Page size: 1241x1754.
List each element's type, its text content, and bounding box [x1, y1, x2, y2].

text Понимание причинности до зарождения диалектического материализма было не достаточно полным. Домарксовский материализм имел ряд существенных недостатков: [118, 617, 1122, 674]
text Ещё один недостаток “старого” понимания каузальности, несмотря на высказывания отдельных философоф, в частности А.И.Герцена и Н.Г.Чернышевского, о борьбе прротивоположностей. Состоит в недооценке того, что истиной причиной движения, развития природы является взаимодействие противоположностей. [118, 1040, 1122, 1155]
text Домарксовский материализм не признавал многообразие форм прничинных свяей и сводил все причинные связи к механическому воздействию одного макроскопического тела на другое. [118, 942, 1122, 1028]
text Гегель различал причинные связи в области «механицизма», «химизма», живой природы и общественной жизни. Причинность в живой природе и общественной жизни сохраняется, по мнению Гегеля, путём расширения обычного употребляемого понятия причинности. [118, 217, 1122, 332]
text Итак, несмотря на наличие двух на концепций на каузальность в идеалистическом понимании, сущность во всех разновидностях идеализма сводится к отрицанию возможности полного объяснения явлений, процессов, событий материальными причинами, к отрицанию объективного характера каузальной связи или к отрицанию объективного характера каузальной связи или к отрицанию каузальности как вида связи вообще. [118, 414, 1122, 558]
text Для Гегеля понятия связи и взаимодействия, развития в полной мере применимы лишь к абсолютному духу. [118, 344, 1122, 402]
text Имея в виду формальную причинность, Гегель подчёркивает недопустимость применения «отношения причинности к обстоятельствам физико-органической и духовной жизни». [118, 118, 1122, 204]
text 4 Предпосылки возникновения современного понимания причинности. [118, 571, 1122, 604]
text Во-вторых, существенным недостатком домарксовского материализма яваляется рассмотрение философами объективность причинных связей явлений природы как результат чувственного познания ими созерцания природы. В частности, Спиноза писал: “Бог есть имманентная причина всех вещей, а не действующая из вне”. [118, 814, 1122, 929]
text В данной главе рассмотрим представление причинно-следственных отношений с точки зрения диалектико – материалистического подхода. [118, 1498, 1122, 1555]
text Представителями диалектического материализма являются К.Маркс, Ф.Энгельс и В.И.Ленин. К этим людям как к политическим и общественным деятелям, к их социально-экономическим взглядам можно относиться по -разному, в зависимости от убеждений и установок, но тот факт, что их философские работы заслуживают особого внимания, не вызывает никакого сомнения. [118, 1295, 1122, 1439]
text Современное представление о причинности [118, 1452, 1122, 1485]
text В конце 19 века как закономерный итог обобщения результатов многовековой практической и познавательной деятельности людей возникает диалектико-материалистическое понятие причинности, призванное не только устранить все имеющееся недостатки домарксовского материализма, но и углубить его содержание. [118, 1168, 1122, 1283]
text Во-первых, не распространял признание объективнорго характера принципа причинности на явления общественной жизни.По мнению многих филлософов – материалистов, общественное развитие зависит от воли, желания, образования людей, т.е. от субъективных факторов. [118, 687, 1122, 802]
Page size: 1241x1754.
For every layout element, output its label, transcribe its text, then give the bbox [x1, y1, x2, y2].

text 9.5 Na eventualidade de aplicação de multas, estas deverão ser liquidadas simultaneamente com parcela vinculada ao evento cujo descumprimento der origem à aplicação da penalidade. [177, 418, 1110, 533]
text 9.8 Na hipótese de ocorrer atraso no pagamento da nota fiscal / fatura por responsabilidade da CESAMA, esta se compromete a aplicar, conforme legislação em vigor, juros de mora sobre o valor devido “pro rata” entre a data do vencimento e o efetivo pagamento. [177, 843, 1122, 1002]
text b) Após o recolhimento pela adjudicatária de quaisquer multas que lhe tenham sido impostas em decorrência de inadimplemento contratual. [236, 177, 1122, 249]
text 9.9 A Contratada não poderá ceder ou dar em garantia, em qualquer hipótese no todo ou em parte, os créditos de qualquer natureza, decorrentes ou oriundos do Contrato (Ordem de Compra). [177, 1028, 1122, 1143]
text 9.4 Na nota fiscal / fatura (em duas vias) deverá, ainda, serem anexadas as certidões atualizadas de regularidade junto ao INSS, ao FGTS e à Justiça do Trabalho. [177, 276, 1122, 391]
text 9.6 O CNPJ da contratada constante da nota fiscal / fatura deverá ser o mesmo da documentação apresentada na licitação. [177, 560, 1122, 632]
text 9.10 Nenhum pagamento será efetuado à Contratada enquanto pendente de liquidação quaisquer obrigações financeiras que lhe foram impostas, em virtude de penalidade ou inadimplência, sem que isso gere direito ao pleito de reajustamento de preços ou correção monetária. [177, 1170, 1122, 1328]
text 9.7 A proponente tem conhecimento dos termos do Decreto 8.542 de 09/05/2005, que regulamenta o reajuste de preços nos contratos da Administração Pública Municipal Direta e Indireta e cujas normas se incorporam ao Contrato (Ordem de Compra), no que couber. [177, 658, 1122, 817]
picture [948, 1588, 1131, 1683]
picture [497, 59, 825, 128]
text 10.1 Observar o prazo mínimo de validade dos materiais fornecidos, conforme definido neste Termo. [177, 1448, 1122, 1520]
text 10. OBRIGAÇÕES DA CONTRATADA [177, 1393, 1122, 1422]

What this task involves
From the first line to the last, retype the records exactly.

Solution to this problem
Page size: 1241x1754.
List each element's type, its text content, and bounding box [x1, y1, x2, y2].

text Понимание причинности до зарождения диалектического материализма было не достаточно полным. Домарксовский материализм имел ряд существенных недостатков: [118, 617, 1122, 674]
text Ещё один недостаток “старого” понимания каузальности, несмотря на высказывания отдельных философоф, в частности А.И.Герцена и Н.Г.Чернышевского, о борьбе прротивоположностей. Состоит в недооценке того, что истиной причиной движения, развития природы является взаимодействие противоположностей. [118, 1040, 1122, 1155]
text Домарксовский материализм не признавал многообразие форм прничинных свяей и сводил все причинные связи к механическому воздействию одного макроскопического тела на другое. [118, 942, 1122, 1028]
text Гегель различал причинные связи в области «механицизма», «химизма», живой природы и общественной жизни. Причинность в живой природе и общественной жизни сохраняется, по мнению Гегеля, путём расширения обычного употребляемого понятия причинности. [118, 217, 1122, 332]
text Итак, несмотря на наличие двух на концепций на каузальность в идеалистическом понимании, сущность во всех разновидностях идеализма сводится к отрицанию возможности полного объяснения явлений, процессов, событий материальными причинами, к отрицанию объективного характера каузальной связи или к отрицанию объективного характера каузальной связи или к отрицанию каузальности как вида связи вообще. [118, 414, 1122, 558]
text Для Гегеля понятия связи и взаимодействия, развития в полной мере применимы лишь к абсолютному духу. [118, 344, 1122, 402]
text Имея в виду формальную причинность, Гегель подчёркивает недопустимость применения «отношения причинности к обстоятельствам физико-органической и духовной жизни». [118, 118, 1122, 204]
text 4 Предпосылки возникновения современного понимания причинности. [118, 571, 1122, 604]
text Во-вторых, существенным недостатком домарксовского материализма яваляется рассмотрение философами объективность причинных связей явлений природы как результат чувственного познания ими созерцания природы. В частности, Спиноза писал: “Бог есть имманентная причина всех вещей, а не действующая из вне”. [118, 814, 1122, 929]
text В данной главе рассмотрим представление причинно-следственных отношений с точки зрения диалектико – материалистического подхода. [118, 1498, 1122, 1555]
text Представителями диалектического материализма являются К.Маркс, Ф.Энгельс и В.И.Ленин. К этим людям как к политическим и общественным деятелям, к их социально-экономическим взглядам можно относиться по -разному, в зависимости от убеждений и установок, но тот факт, что их философские работы заслуживают особого внимания, не вызывает никакого сомнения. [118, 1295, 1122, 1439]
text Современное представление о причинности [118, 1452, 1122, 1485]
text В конце 19 века как закономерный итог обобщения результатов многовековой практической и познавательной деятельности людей возникает диалектико-материалистическое понятие причинности, призванное не только устранить все имеющееся недостатки домарксовского материализма, но и углубить его содержание. [118, 1168, 1122, 1283]
text Во-первых, не распространял признание объективнорго характера принципа причинности на явления общественной жизни.По мнению многих филлософов – материалистов, общественное развитие зависит от воли, желания, образования людей, т.е. от субъективных факторов. [118, 687, 1122, 802]
Page size: 1241x1754.
For every layout element, output its label, transcribe its text, then give the bbox [x1, y1, x2, y2].

text 9.5 Na eventualidade de aplicação de multas, estas deverão ser liquidadas simultaneamente com parcela vinculada ao evento cujo descumprimento der origem à aplicação da penalidade. [177, 418, 1110, 533]
text 9.8 Na hipótese de ocorrer atraso no pagamento da nota fiscal / fatura por responsabilidade da CESAMA, esta se compromete a aplicar, conforme legislação em vigor, juros de mora sobre o valor devido “pro rata” entre a data do vencimento e o efetivo pagamento. [177, 843, 1122, 1002]
text b) Após o recolhimento pela adjudicatária de quaisquer multas que lhe tenham sido impostas em decorrência de inadimplemento contratual. [236, 177, 1122, 249]
text 9.9 A Contratada não poderá ceder ou dar em garantia, em qualquer hipótese no todo ou em parte, os créditos de qualquer natureza, decorrentes ou oriundos do Contrato (Ordem de Compra). [177, 1028, 1122, 1143]
text 9.4 Na nota fiscal / fatura (em duas vias) deverá, ainda, serem anexadas as certidões atualizadas de regularidade junto ao INSS, ao FGTS e à Justiça do Trabalho. [177, 276, 1122, 391]
text 9.6 O CNPJ da contratada constante da nota fiscal / fatura deverá ser o mesmo da documentação apresentada na licitação. [177, 560, 1122, 632]
text 9.10 Nenhum pagamento será efetuado à Contratada enquanto pendente de liquidação quaisquer obrigações financeiras que lhe foram impostas, em virtude de penalidade ou inadimplência, sem que isso gere direito ao pleito de reajustamento de preços ou correção monetária. [177, 1170, 1122, 1328]
text 9.7 A proponente tem conhecimento dos termos do Decreto 8.542 de 09/05/2005, que regulamenta o reajuste de preços nos contratos da Administração Pública Municipal Direta e Indireta e cujas normas se incorporam ao Contrato (Ordem de Compra), no que couber. [177, 658, 1122, 817]
picture [948, 1588, 1131, 1683]
picture [497, 59, 825, 128]
text 10.1 Observar o prazo mínimo de validade dos materiais fornecidos, conforme definido neste Termo. [177, 1448, 1122, 1520]
text 10. OBRIGAÇÕES DA CONTRATADA [177, 1393, 1122, 1422]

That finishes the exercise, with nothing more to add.